Le complexe Nasser reste le seul à fournir des services de dialyse, de cardiologie, de neurochirurgie, de chirurgie thoracique, pédiatrique et générale. En cas de fermeture, environ 650 000 Palestiniens du sud de Gaza se retrouveraient sans aucun service médical, exposant particulièrement les blessés, malades critiques et patients dialysés à un risque mortel.
Un ciblage systématique des établissements de santé
Le Dr Salah Abdel Ati, président de l’Autorité internationale pour la défense des droits du peuple palestinien, corrobore les avertissements de l’OMS. Il évoque un ciblage israélien organisé, qui a déjà mis hors service 36 hôpitaux depuis le début de la guerre d’extermination lancée le 7 octobre 2023.
Il précise :
- 1460 membres du personnel médical ont été tués,
- Environ 600 membres du personnel ont été arrêtés,
- Ce qui entraîne une pénurie dramatique de personnel soignant et une surcharge extrême.
Le cas des complexes Nasser et Al-Amal illustre cette politique systématique d’entraves au fonctionnement des établissements de santé, avec des attaques directes, un siège constant, des ordres d’évacuation et le blocage des médicaments et du carburant.

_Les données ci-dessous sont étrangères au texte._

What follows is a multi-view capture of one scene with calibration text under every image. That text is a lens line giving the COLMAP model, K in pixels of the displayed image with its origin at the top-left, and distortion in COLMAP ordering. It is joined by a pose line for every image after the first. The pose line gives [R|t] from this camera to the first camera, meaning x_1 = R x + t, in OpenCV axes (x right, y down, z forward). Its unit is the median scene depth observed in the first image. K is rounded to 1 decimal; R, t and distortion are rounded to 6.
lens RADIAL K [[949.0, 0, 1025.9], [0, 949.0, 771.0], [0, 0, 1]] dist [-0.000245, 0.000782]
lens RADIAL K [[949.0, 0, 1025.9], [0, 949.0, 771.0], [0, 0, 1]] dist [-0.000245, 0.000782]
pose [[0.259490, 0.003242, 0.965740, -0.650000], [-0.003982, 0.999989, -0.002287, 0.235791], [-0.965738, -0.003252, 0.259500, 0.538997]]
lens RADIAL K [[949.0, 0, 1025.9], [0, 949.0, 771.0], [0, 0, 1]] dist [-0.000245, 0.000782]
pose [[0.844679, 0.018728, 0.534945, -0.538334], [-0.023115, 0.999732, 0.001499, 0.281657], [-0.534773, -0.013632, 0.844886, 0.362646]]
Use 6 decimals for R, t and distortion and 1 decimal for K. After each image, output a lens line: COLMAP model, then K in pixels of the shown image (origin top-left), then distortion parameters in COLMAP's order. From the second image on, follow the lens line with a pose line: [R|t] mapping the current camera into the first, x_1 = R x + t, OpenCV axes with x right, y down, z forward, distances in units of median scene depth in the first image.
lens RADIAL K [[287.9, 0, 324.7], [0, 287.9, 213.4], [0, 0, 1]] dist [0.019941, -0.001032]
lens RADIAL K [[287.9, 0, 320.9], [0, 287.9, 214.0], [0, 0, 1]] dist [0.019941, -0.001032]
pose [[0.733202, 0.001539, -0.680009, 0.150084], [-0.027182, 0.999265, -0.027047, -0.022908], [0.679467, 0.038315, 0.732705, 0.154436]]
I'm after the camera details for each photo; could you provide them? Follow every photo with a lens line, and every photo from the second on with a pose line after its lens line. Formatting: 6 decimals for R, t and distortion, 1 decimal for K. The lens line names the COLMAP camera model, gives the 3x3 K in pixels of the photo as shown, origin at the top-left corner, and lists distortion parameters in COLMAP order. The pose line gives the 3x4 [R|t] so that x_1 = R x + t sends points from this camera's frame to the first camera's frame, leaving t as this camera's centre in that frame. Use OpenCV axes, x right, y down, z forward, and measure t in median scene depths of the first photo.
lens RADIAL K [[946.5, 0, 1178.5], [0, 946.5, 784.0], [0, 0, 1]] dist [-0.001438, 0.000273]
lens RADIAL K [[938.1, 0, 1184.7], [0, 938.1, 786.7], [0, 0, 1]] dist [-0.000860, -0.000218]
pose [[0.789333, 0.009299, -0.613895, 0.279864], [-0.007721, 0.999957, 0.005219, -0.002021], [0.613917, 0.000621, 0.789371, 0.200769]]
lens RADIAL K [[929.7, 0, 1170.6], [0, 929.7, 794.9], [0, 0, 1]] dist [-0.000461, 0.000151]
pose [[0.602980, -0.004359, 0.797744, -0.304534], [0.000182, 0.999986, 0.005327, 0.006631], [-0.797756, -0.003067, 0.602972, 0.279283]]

Ces actions violent les règles du droit international et du droit international humanitaire. L’effondrement total du système sanitaire à Gaza signifierait une condamnation à mort pour environ 14 000 blessés et malades nécessitant des soins intensifs, ainsi que pour 350 000 patients souffrant de maladies chroniques.
Ces attaques contre les services de santé s’inscrivent dans un contexte de crimes de guerre et d’extermination, en violation flagrante des conventions de La Haye et de Genève, qui garantissent une protection particulière aux personnels médicaux, aux blessés, aux malades et aux infrastructures sanitaires.